Le bruit courut que Mlle Supia n’avait point su lui résister. Cependant comme il quitta bientôt le pays pour s’établir à Arles, où il fit de mauvaises affaires, et comme il ne revint jamais à la Fourca, on oublia cette histoire.

Entre temps, la Cioasa avait changé du tout au tout. On ne la voyait plus que les dimanches, elle venait entendre la messe à Sainte-Hélène. Elle n’adressait plus la parole à personne. Elle n’avait même plus la coquetterie de s’habiller proprement et ses cheveux allaient à la diable, sous le mouchoir dont elle s’enveloppait la tête.
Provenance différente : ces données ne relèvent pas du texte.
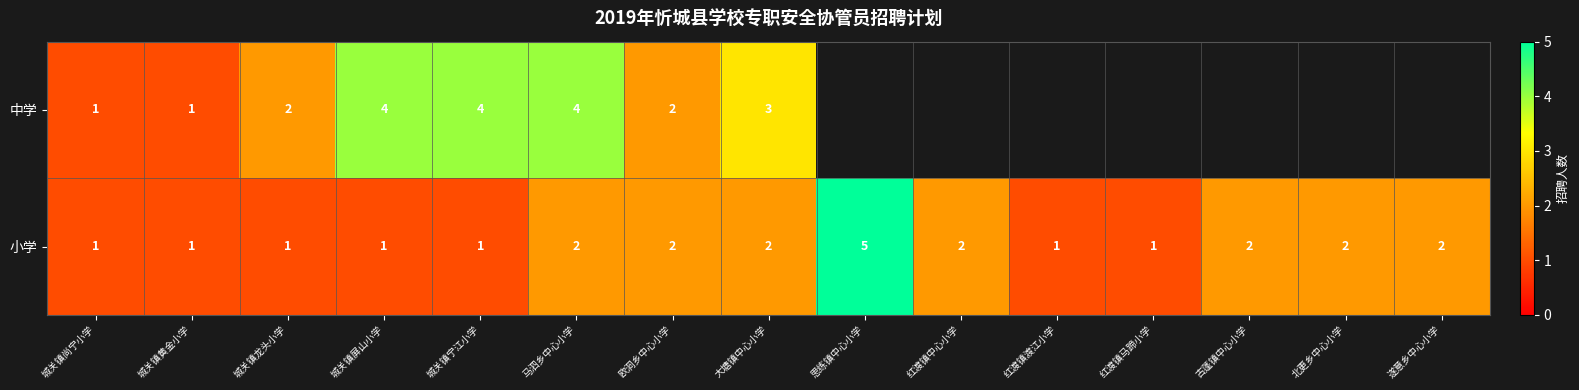

What is the highest value of the 小学 series?

5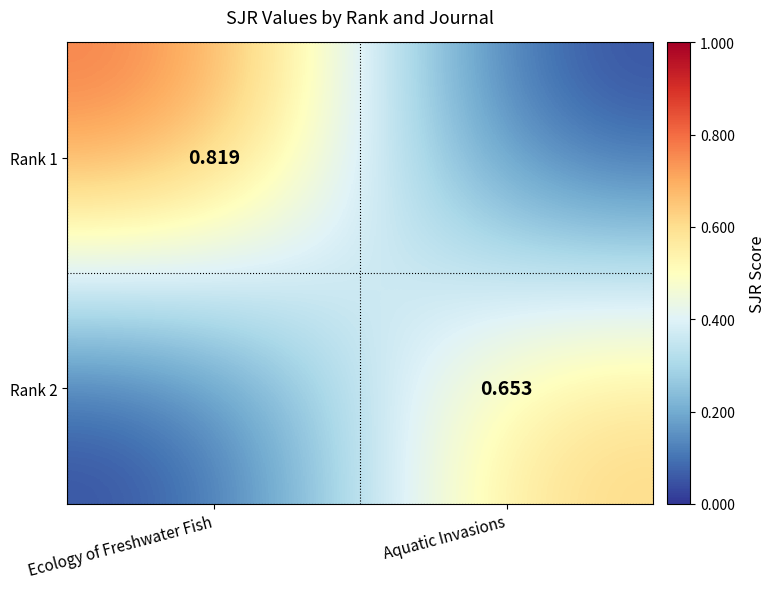

At how many categories does at least one series exceed 0?

2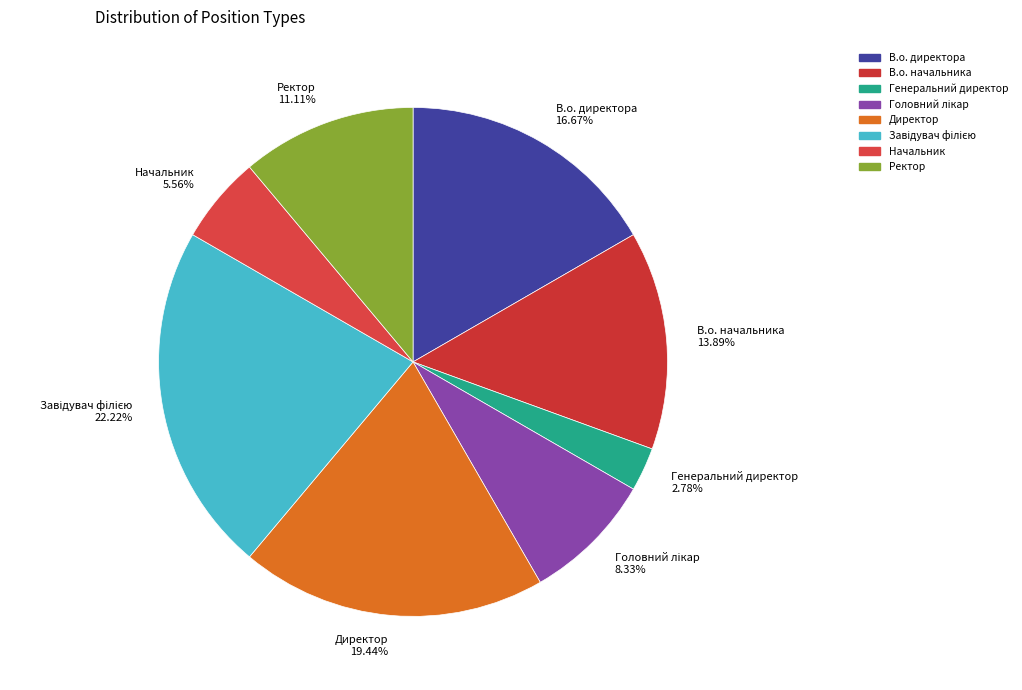

To the nearest percent, what is the difference between the largest and smallest slice percentages?

19%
Dans ce temps-là, elle resta même des semaines sans sortir du tout. On disait qu’elle était malade. La chose était d’autant plus plausible que la mère Bruno, dite la « Boccia », elle était ronde comme une boule et un peu fée Carabosse, resta quelques jours au bastidon. Celle-ci en savait certainement plus long que les autres, mais il entrait dans son métier d’être discrète et on ne l’interrogeait même pas.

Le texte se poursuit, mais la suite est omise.